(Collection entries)
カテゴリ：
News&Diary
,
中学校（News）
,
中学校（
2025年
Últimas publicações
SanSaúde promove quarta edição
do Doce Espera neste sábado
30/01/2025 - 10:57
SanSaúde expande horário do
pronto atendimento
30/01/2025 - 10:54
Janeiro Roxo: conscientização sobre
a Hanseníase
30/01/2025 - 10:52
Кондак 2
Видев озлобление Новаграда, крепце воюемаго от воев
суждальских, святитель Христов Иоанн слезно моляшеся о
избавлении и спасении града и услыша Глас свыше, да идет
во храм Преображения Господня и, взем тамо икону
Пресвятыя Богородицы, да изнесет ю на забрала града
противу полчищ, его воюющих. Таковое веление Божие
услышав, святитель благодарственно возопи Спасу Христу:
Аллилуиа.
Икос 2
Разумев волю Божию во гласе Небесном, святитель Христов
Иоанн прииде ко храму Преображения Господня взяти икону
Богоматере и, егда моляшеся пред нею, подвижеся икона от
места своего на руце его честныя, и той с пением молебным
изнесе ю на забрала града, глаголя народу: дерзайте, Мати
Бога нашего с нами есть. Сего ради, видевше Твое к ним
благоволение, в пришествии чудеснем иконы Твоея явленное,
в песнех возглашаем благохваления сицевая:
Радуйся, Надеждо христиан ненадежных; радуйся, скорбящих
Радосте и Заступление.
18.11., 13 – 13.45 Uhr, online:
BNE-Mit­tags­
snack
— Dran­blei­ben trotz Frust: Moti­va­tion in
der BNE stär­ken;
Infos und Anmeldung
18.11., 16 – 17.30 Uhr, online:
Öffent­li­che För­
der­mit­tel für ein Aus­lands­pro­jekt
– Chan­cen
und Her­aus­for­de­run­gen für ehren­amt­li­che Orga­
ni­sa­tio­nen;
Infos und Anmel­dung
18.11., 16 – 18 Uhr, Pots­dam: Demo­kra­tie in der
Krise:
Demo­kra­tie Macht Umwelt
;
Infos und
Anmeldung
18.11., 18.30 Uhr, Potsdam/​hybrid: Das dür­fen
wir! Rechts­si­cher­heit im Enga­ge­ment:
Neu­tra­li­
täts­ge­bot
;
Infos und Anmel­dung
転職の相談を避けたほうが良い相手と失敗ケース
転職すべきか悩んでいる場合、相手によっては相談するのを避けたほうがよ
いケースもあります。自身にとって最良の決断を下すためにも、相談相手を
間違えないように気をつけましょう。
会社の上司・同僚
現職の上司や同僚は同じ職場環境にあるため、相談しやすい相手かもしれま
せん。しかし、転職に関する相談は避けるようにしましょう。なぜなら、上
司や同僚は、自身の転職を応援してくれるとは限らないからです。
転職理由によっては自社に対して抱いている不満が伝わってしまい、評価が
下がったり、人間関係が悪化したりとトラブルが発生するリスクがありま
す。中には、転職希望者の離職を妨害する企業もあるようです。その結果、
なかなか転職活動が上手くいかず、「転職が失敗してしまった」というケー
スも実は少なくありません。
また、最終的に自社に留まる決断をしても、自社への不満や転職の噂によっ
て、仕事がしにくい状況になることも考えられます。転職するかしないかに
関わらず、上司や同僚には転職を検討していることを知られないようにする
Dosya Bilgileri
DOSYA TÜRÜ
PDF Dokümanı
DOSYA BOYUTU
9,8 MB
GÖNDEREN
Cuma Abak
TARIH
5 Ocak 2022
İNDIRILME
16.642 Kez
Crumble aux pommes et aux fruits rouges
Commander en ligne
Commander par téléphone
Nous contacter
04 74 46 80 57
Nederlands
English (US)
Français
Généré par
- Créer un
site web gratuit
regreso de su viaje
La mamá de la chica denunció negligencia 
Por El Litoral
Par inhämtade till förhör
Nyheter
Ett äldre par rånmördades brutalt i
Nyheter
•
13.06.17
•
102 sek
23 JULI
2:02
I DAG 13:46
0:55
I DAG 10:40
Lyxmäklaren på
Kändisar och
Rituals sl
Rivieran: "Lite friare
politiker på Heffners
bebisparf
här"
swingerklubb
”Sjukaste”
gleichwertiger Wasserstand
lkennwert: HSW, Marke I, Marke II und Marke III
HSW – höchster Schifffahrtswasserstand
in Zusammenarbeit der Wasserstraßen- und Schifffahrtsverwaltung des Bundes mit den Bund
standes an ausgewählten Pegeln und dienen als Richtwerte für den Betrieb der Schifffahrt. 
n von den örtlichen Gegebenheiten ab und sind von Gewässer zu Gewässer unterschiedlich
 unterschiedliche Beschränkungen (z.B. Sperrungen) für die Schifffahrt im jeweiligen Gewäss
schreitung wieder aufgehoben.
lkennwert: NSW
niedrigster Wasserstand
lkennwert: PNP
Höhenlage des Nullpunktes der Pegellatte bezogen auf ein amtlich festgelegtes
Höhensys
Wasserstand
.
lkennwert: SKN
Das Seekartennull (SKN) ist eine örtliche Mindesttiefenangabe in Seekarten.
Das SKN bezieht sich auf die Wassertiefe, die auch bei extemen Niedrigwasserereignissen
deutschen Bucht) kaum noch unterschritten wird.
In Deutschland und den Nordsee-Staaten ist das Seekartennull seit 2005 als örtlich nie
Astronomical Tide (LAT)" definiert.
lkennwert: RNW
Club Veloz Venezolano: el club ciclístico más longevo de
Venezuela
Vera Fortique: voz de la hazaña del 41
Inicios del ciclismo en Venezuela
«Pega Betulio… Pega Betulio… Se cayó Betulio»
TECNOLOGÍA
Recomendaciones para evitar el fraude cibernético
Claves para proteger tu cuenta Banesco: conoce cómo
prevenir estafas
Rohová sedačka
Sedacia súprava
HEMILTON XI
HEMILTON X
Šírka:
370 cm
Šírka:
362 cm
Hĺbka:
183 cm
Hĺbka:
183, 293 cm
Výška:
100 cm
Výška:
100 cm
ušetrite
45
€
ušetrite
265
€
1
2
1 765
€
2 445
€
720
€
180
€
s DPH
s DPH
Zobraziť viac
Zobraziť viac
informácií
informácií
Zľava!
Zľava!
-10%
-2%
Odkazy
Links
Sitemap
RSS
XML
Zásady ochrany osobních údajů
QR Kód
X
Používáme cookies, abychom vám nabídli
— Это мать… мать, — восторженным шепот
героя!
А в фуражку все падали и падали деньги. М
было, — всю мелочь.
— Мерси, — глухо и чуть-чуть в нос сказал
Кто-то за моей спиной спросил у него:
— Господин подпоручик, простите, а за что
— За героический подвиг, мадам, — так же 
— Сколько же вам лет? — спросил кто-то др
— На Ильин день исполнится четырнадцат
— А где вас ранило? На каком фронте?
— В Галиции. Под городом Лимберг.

**Directions:**
Please give the number of lines above that contain "икону", without any other words.

**Problem solution:**
2